Are Insurers Systemically Significant?

As the U.S. Department of the Treasury's Financial Stability Oversight Council labors to craft its formula regarding systemic risk, the American Academy of Actuaries is proposing a series of metrics to assist in the process.

In a letter to the FSOC, Jesse Schwartz, chair of the Financial Regulatory Reform Task Force for the American Academy of Actuaries, said for each phase of the rulemaking process of the Dodd-Frank Act, metrics should be established. Furthermore, Schwartz contended these metrics should be dynamic and reflect the uniqueness of the insurance industry.

“A reason for the relative soundness of the insurance sector relates to the fundamental nature of insurance companies and their business models in addition to the relatively conservative functional regulation, whose primary focus is on preserving the solvency of the industry and protecting consumers,” the letter states. “However, the Council is charged with the responsibility to ensure that Federal regulators are aware of any changes in the overall soundness of the insurance industry that could affect the soundness of the U.S. economy. Metrics developed for this purpose, to identify systemically relevant individual insurance companies and groups of companies, should aid in providing indication of whether there have been any material or paradigm shifting changes to the risk profiles of systemically relevant companies.”

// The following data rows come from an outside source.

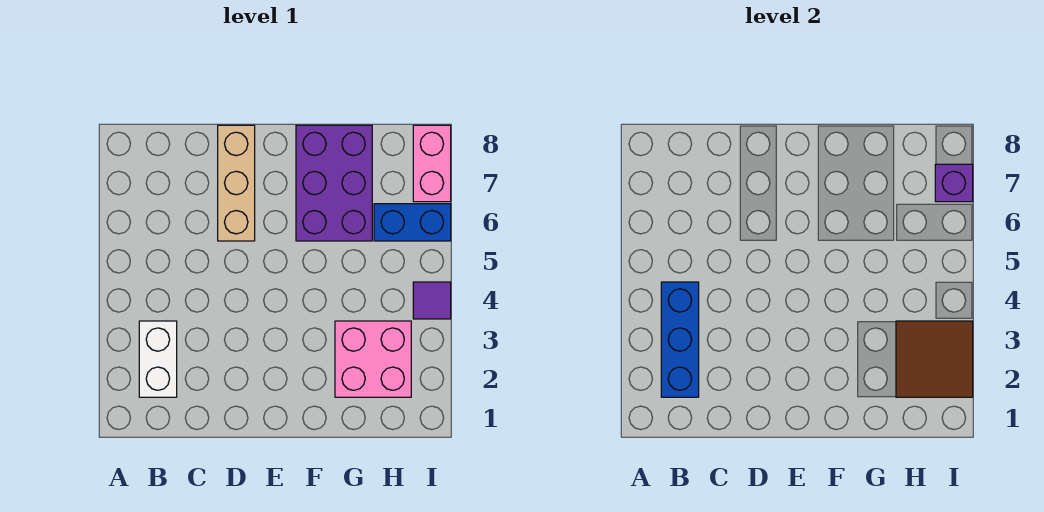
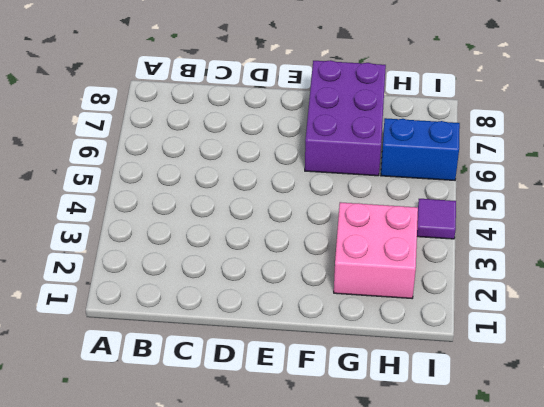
none -> white 1x2 brick [139,321,177,397]
none -> tan 1x3 brick [218,125,255,241]

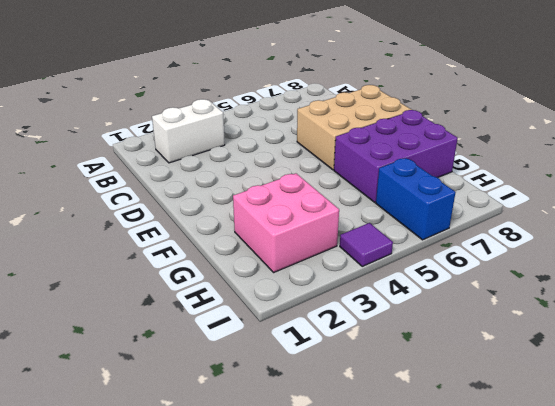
tan 2x3 brick [297,85,412,170] -> tan 1x3 brick [218,125,255,241]
none -> pink 1x2 brick [413,125,451,202]
none -> blue 1x3 brick [661,282,699,397]

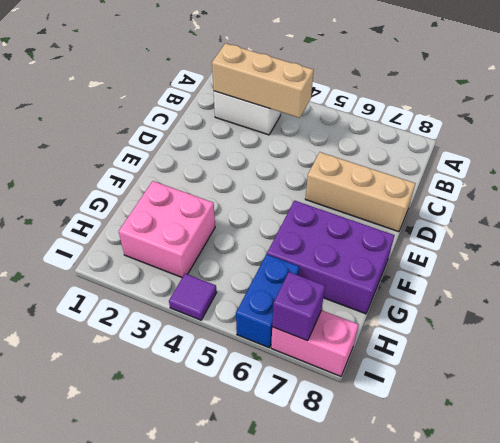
tan 1x3 brick [212,43,314,118] -> blue 1x3 brick [661,282,699,397]
none -> brown 2x2 tile [896,321,973,397]

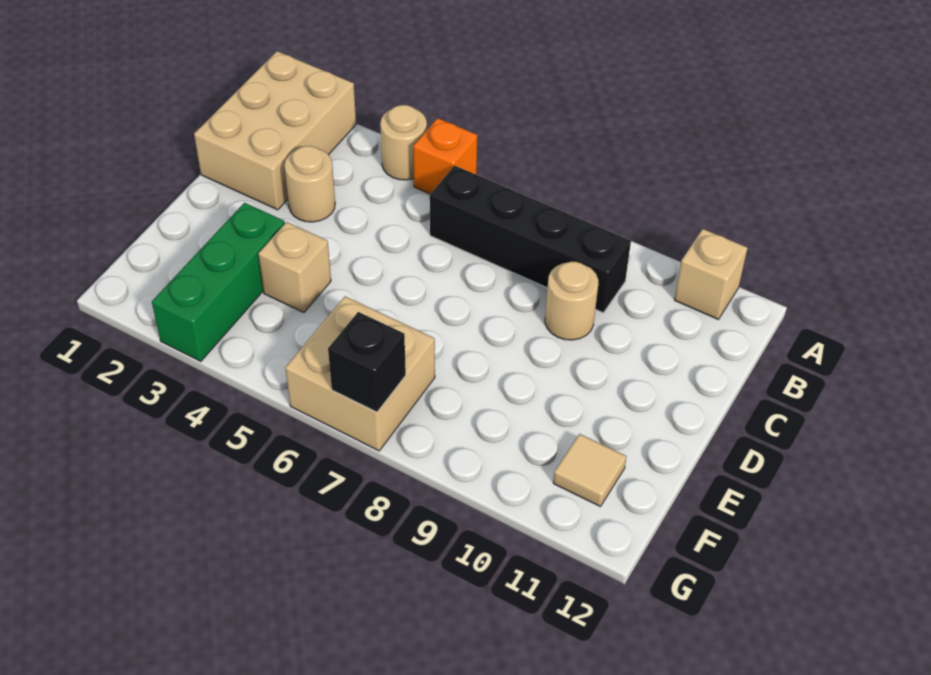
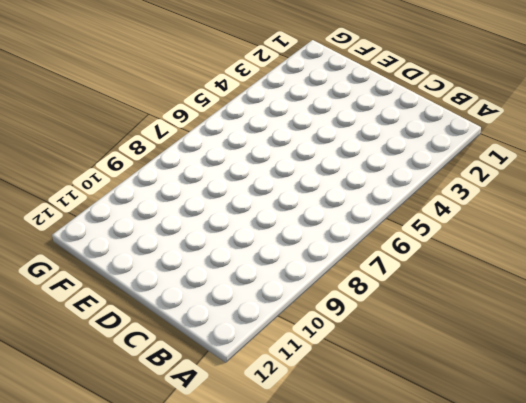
none -> tan 2x3 brick [194,51,356,210]
none -> tan 1x1 round brick [380,105,427,180]
none -> orange 1x1 brick [413,118,477,194]

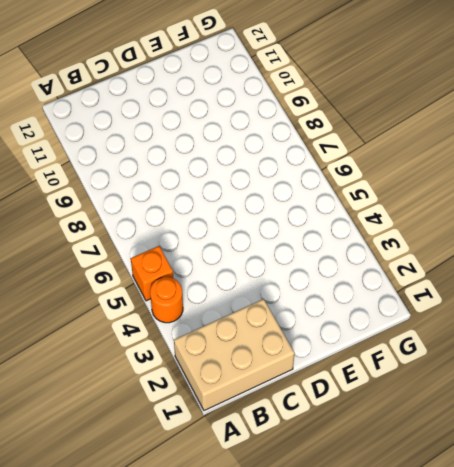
orange 1x1 round brick [150,277,183,323] -> tan 1x1 round brick [380,105,427,180]
none -> tan 1x1 brick [674,229,748,319]
none -> black 1x4 brick [430,166,631,313]
none -> tan 1x1 round brick [284,146,335,222]

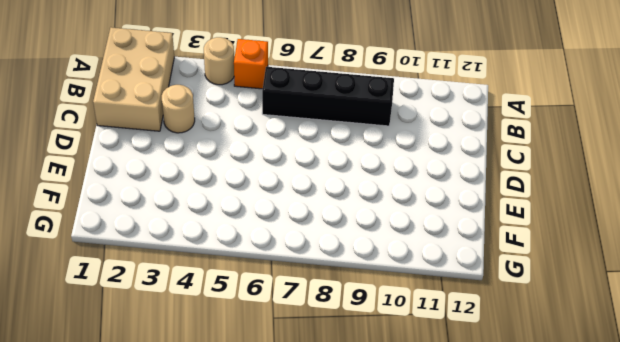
none -> tan 1x1 brick [674,229,748,319]
none -> tan 1x1 round brick [545,262,598,340]
none -> green 1x3 brick [152,203,285,362]

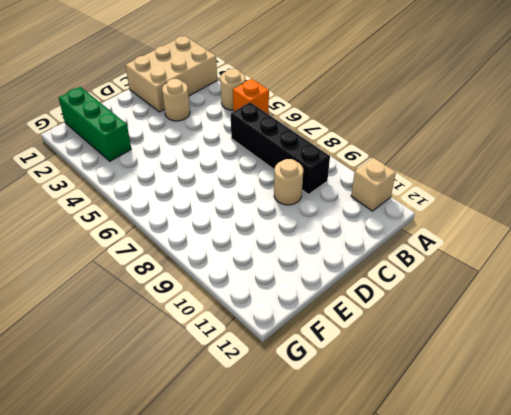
green 1x3 brick [59,87,131,161] -> green 1x3 brick turned to [152,203,285,362]
none -> tan 1x1 brick [258,222,331,313]
none -> tan 2x2 brick [285,296,435,451]
none -> tan 1x1 tile [553,434,627,507]

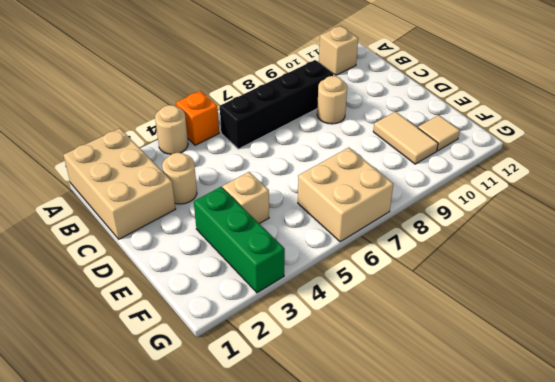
tan 1x2 tile [373,112,438,164] -> none
none -> black 1x1 brick [328,312,406,412]

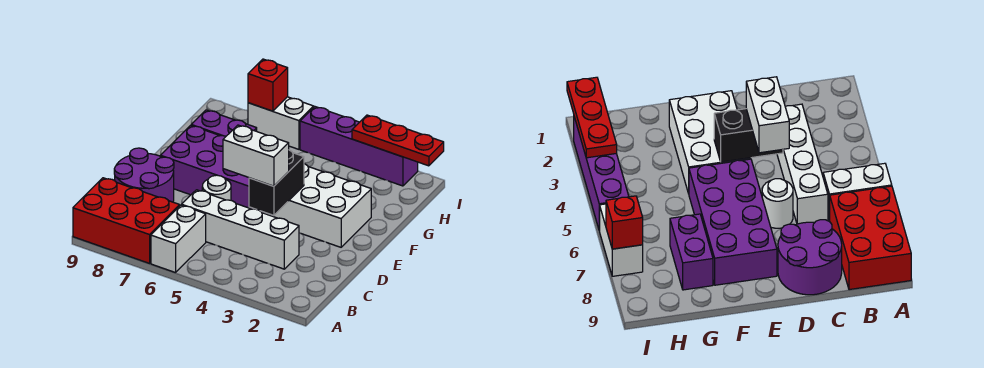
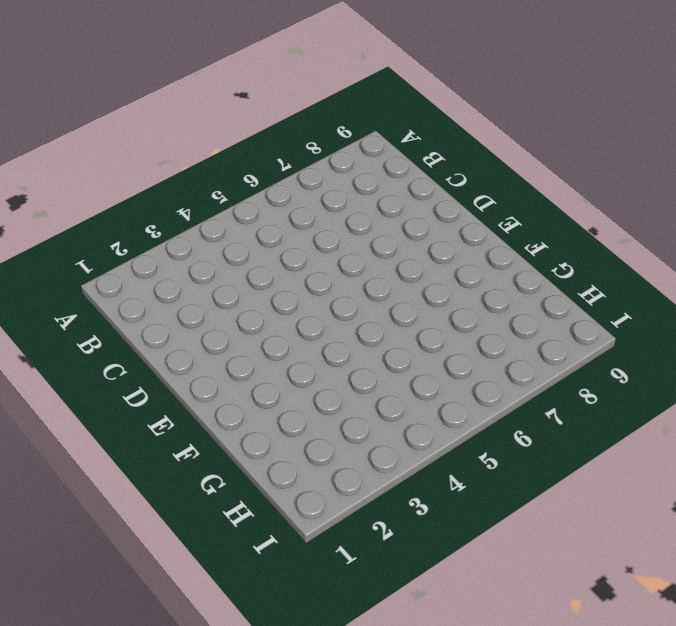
none -> white 1x2 brick [151,205,206,273]
none -> red 2x3 brick [73,178,180,263]
none -> white 1x4 brick [182,190,299,269]

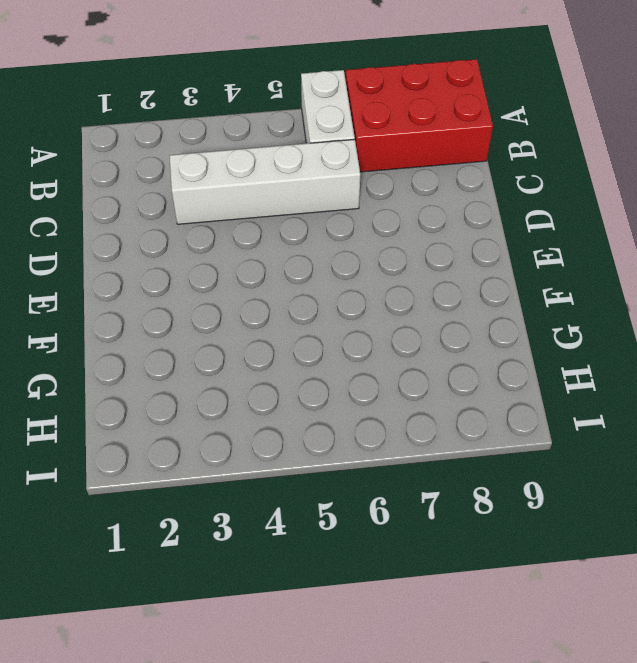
none -> purple 2x2 round brick [114,148,174,202]
none -> white 1x1 round brick [202,175,231,200]
none -> white 2x3 brick [265,164,371,247]

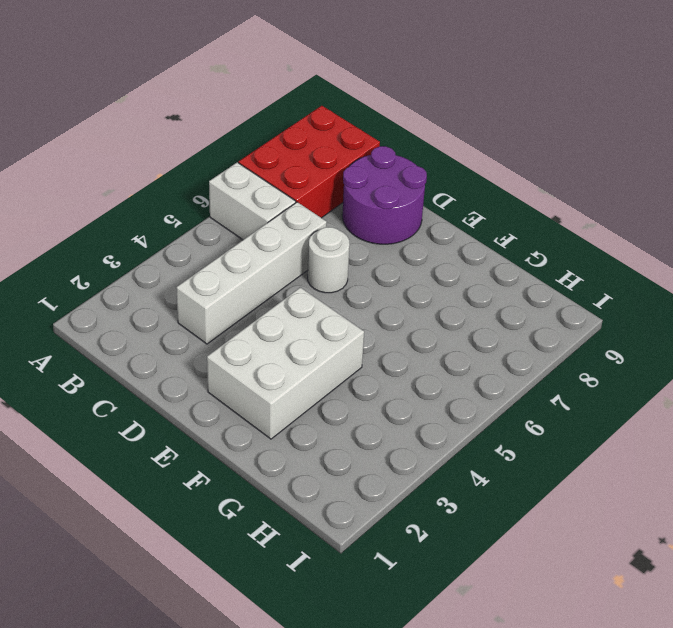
none -> purple 2x4 brick [161,125,265,213]
none -> purple 1x2 brick [191,110,257,136]
none -> purple 1x4 brick [300,107,418,186]

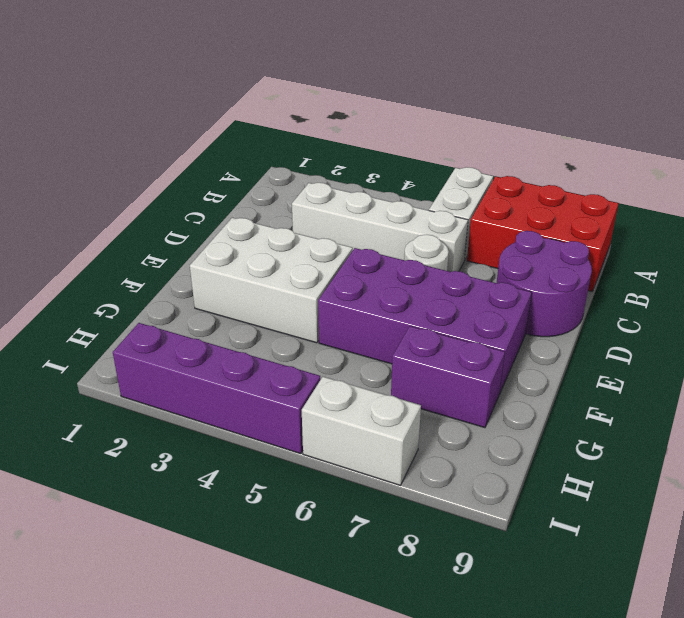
none -> black 1x2 brick [249,150,304,215]
none -> red 1x3 plate [352,115,444,166]
none -> red 1x1 brick [248,59,288,111]

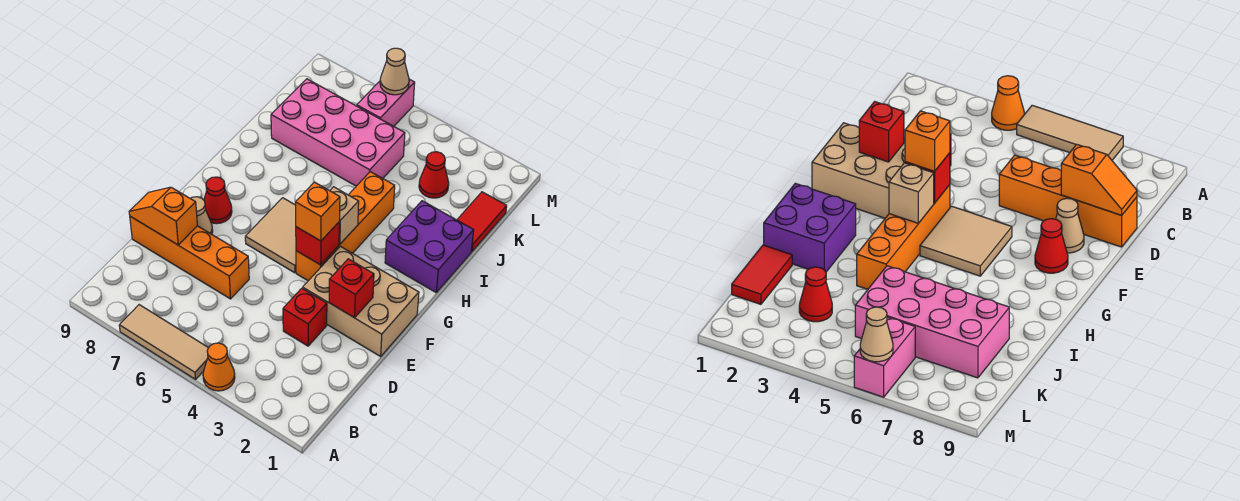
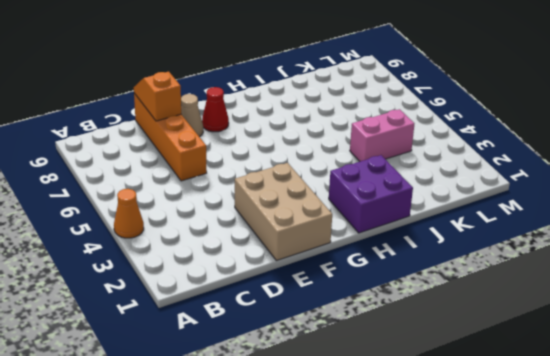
pink 1x2 brick [350,109,414,161] -> pink 1x2 brick moved to [357,79,415,126]
none -> tan 1x3 tile [119,305,208,379]
none -> red 1x1 brick [283,288,327,346]
none -> orange 1x4 brick [296,172,395,281]

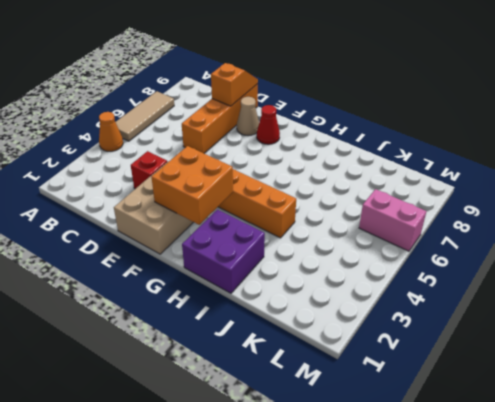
orange 2x2 brick [151,146,233,225] -> none
none -> tan 2x2 tile [245,198,296,273]
none -> red 1x2 tile [457,192,507,252]
none -> pink 2x4 brick [271,79,405,186]

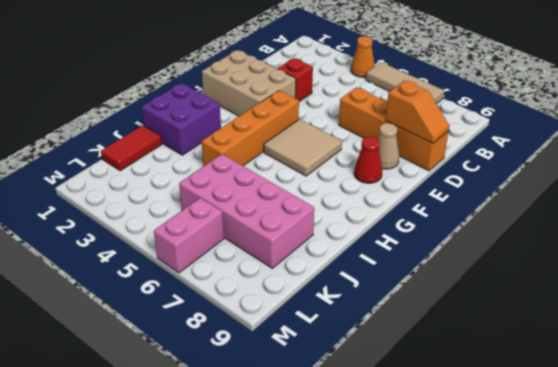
none -> red 1x1 cone [419,152,449,198]
none -> red 1x1 brick [329,259,374,318]
none -> red 1x1 brick [296,222,339,265]

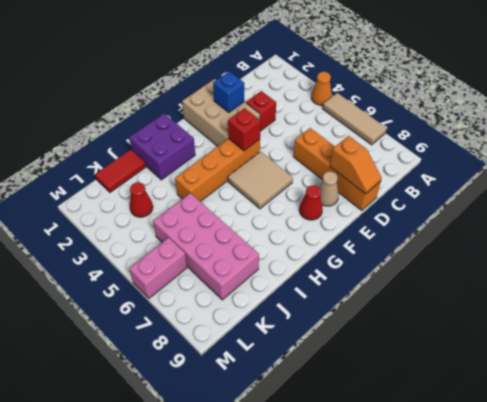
blue 1x1 brick [213,71,244,112] -> red 1x1 brick [329,259,374,318]
none -> tan 1x1 brick [330,187,359,244]
none -> tan 1x1 cone [380,48,409,95]
none -> orange 1x1 brick [296,182,340,241]

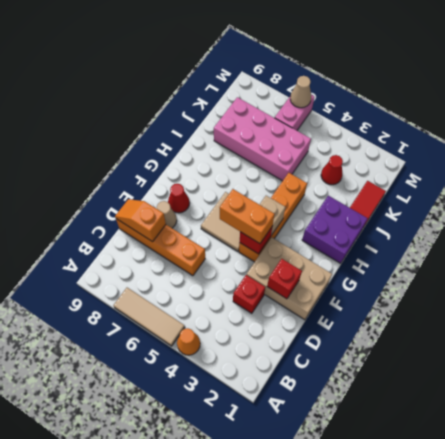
orange 1x2 brick [220,189,275,244] -> orange 1x1 brick [296,182,340,241]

Elsewhere, the letter proposes a series of detailed metrics regarding size, interconnectedness and risk assumption and notes the importance of assessing systemic risk. “Those companies identified as being systemically risky should be evaluated for financial strength and the completeness of their functional regulation and the rigor of their risk management processes,” the letter states. “This process will be a complex undertaking involving quantitative and qualitative analyses based on public as well as non-public/proprietary information.”

The importance of the risk designation to insurers was evident in the industry’s response yesterday to the news that a voting insurance expert, Roy Woodall, had been nominated to the FSOC.

North American regulators are not the only ones looking to address systemic risk. In a research note, S&P notes that later this year, the Group of Twenty's Financial Stability Board will announce which entities it has designated as systemically important financial institutions on a global basis (G-SIFIs). “While we expect that most G-SIFIs will be banks, some insurers may also be in the frame,” S&P states.